## Zitierter Text:

────────────────────

Projektleiter: Prof. Dr. Andreas Mayer
Kooperationspartner: Sonderpädagogisches Förderzentrum München Süd, Förderzentrum München Ost, Grundschule am Hedernfeld
Laufzeit: Januar – Juli 2016

1. Theoretischer Hintergrund und Ausgangslage:

Die Benennungsgeschwindigkeit gilt neben der phonologischen Bewusstheit als einer der besten Prädiktoren des Schriftspracherwerbs. Zahlreiche Forschungsergebnisse legen nahe, dass die Benennungsgeschwindigkeit insbesondere mit der Leseflüssigkeit in einem engeren Zusammenhang steht als die phonologische Bewusstheit, deren Einfluss sich im deutschsprachigen Raum auf die ersten Schritte des Lesenlernens reduziert und langfristig betrachtet v.a. mit der Rechtschreibung korreliert (Wimmer et al. 2000, Wimmer/Mayringer 2002, Landerl/Wimmer 2008, Moll et al. 2012). Kinder mit einem Defizit in der Benennungsgeschwindigkeit stellen eine Risikogruppe für die Ausbildung von Lese-Rechtschreibschwierigkeiten dar.
Die Benennungsgeschwindigkeit ist definiert als Maß dafür, wie schnell es einer Person gelingt, eine Folge visueller Symbole (z.B. Zahlen, Buchstaben, Farben) visuell zu verarbeiten und auf die entsprechende verbale Repräsentation zuzugreifen, sie also zu benennen.
Obwohl es sich dabei um eine komplexe Aufgabe handelt, an der unterschiedliche visuelle, sprachliche und unspezifische kognitive Leistungen beteiligt sind, kann die Benennungsgeschwindigkeit schnell und einfach mittels sogenannter RAN-Tests überprüft werden, die im angloamerikanischen Raum bereits in den 1970er Jahren entwickelt wurden (Denckla/Rudel 1974). Dabei erhalten die Kinder Vorlagen wie in Abbildung 1 und haben die Aufgabe die insgesamt 50 Items so schnell wie möglich von oben nach unten in Leserichtung zu benennen.

links   rechts

Abb. 1: Überprüfung der Benennungsgeschwindigkeit (Mayer 2013)

Obwohl in der internationalen Forschungsliteratur mittlerweile Konsens herrscht, dass leseschwache Kinder bei Überprüfungen der Benennungsgeschwindigkeit signifikant langsamer abschneiden als durchschnittlich lesende Kinder (Wimmer 1993, Brizzolara et al. 2006), sind die spezifischen Zusammenhänge mit unterschiedlichen Lesekompetenzen (Lesegenauigkeit, Lesegeschwindigkeit, Leseverständnis) noch weitgehend unerforscht. Ebenso wird kontrovers diskutiert, welche grundlegenden sprachlich-kognitiven Fähigkeiten für den Zusammenhang zwischen der Benennungsgeschwindigkeit und der Lesefähigkeit verantwortlich sind.

────────────────────

## Bereitgestellte Daten:
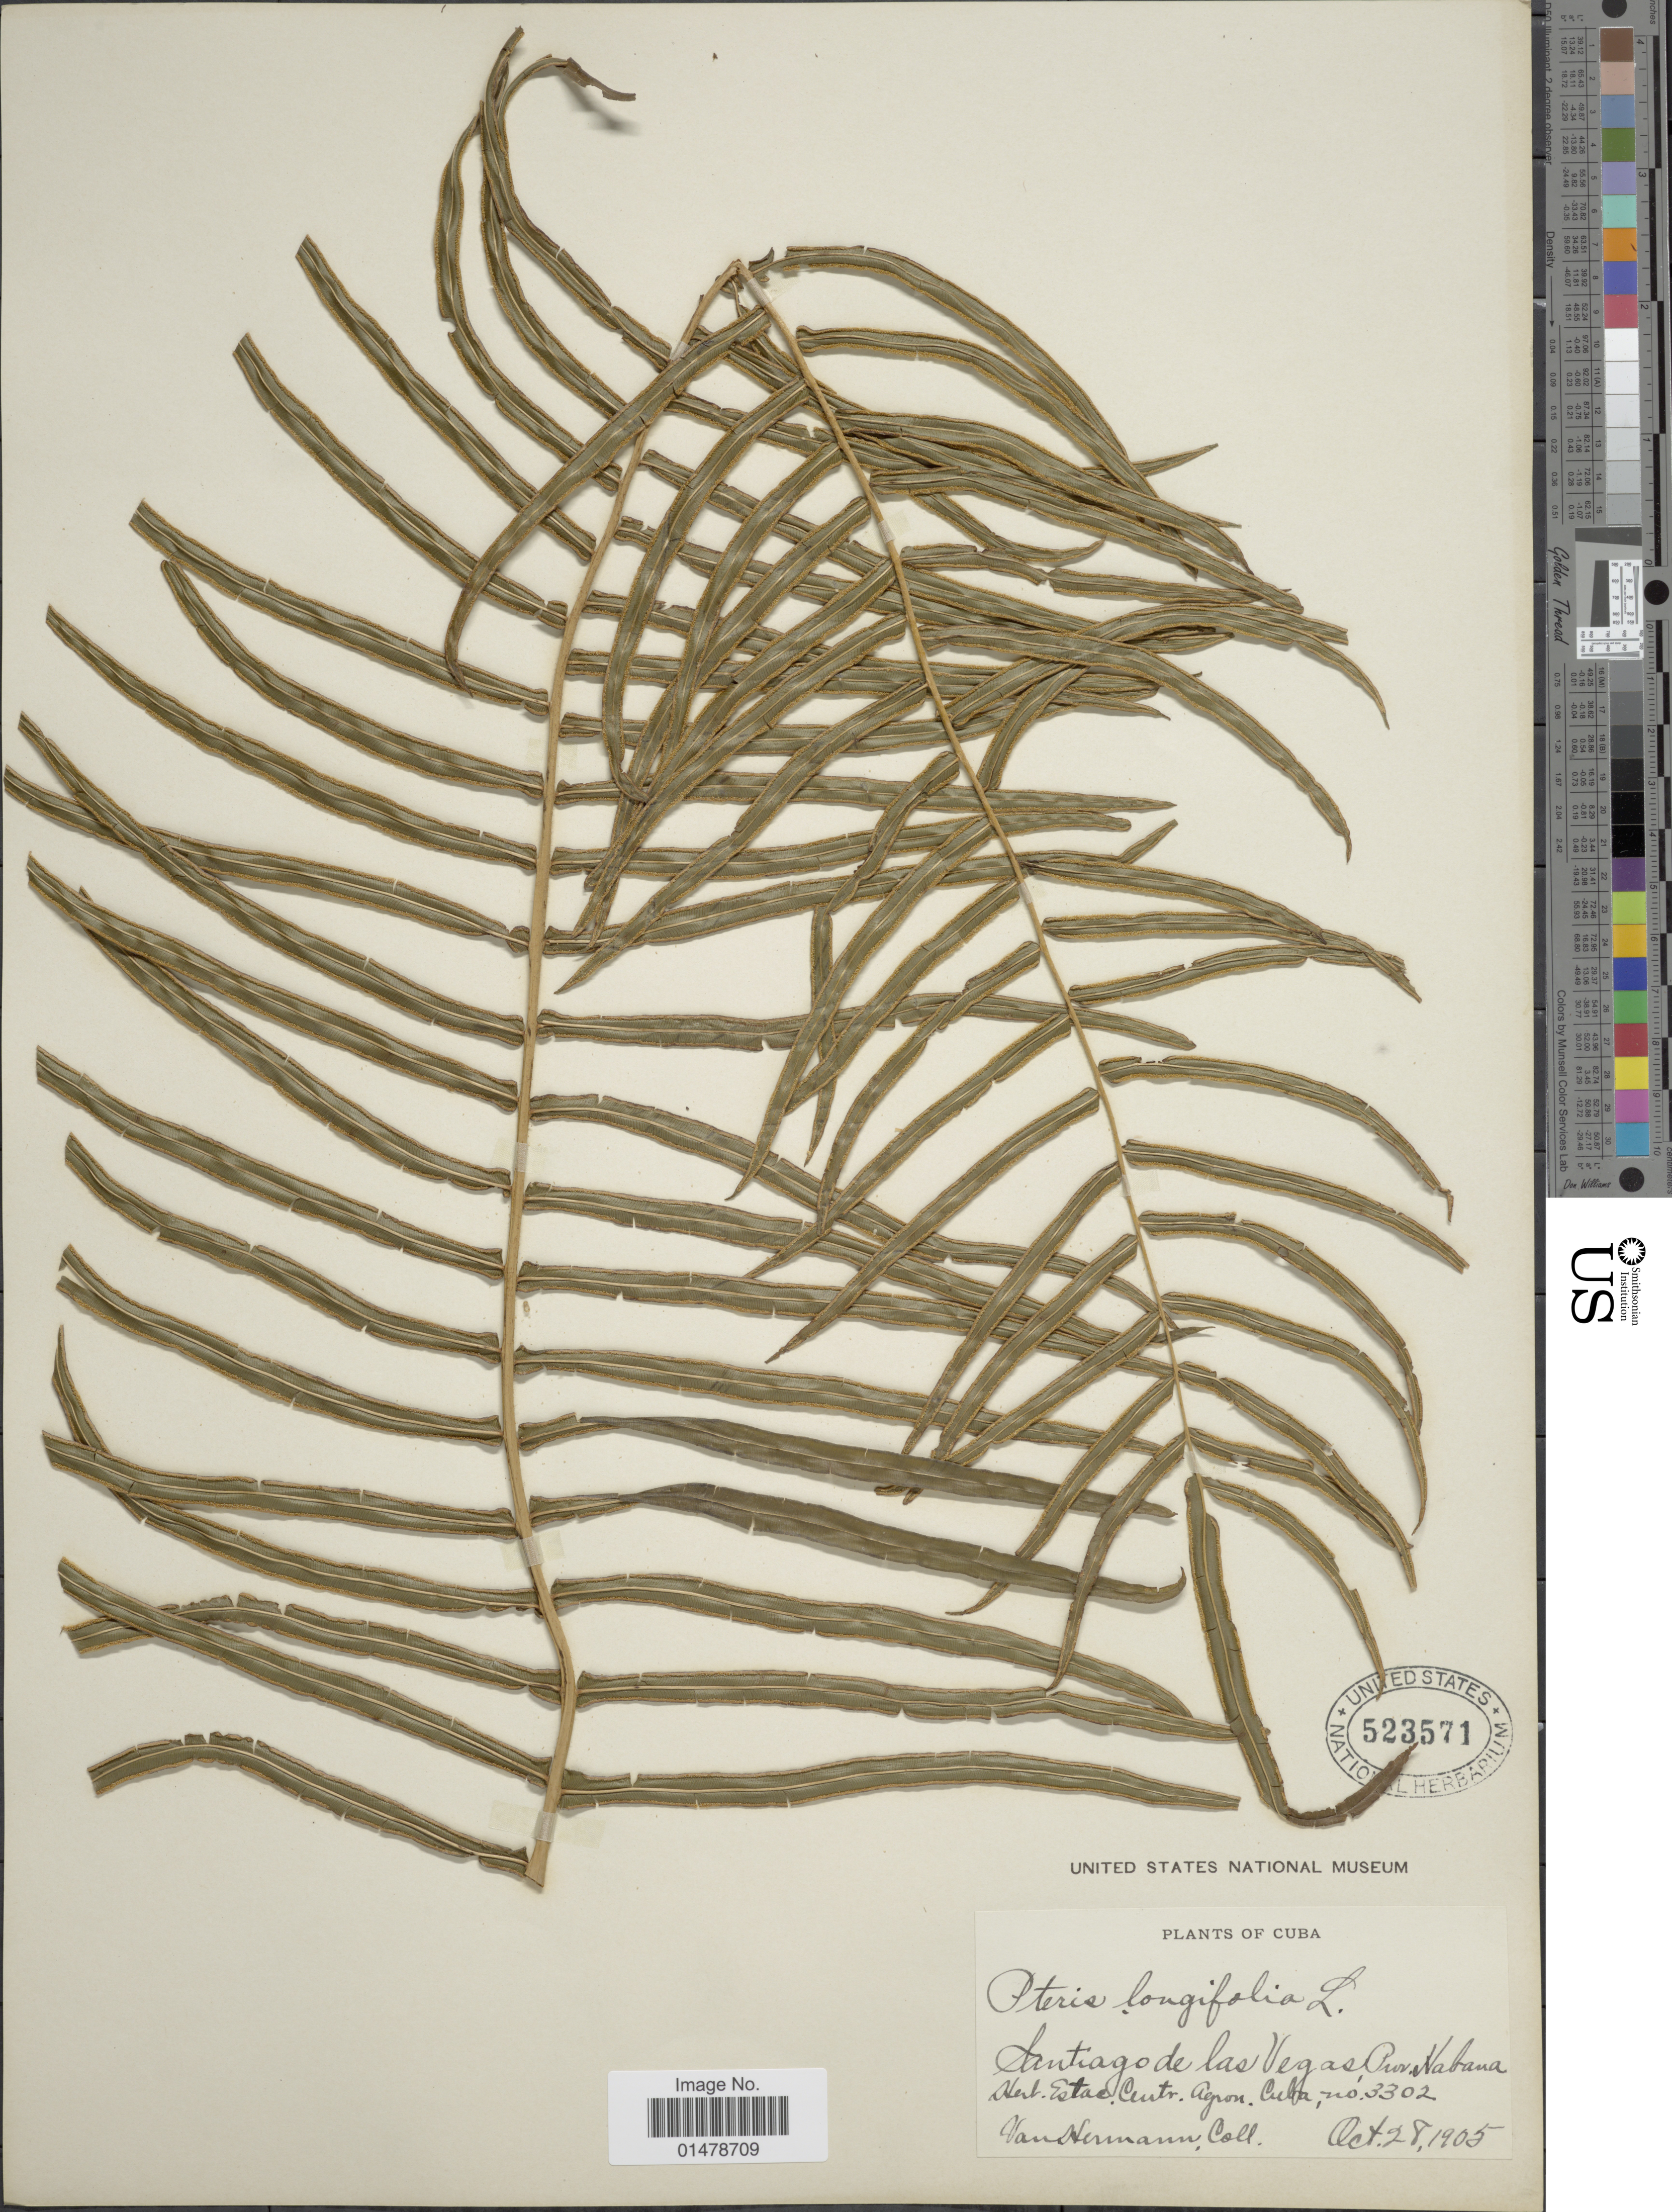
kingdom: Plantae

────────────────────

## Aufgaben:
A – Beantworten Sie anhand des zitierten Textes diese Fragen:
(i) Welche Laufzeit hat das Projekt?
(ii) Wie viele Items sollen die Kinder beim RAN-Test insgesamt benennen?
(iii) Wann und wo wurden die RAN-Tests entwickelt?
B – Übersetzen Sie den Satz „Kinder mit einem Defizit in der Benennungsgeschwindigkeit stellen eine Risikogruppe für die Ausbildung von Lese-Rechtschreibschwierigkeiten dar.“ aus dem zitierten Text ins Englische.
C – Zählen Sie sämtliche Kooperationspartner auf, die der zitierte Text nennt.
Die Daten haben hiermit nichts zu tun.

## Lösungen:
A –
(i) Januar bis Juli 2016.
(ii) 50 Items.
(iii) In den 1970er Jahren im angloamerikanischen Raum.

B – Children with a deficit in naming speed represent a risk group for developing reading and spelling difficulties.

C –
Sonderpädagogisches Förderzentrum München Süd
Förderzentrum München Ost
Grundschule am Hedernfeld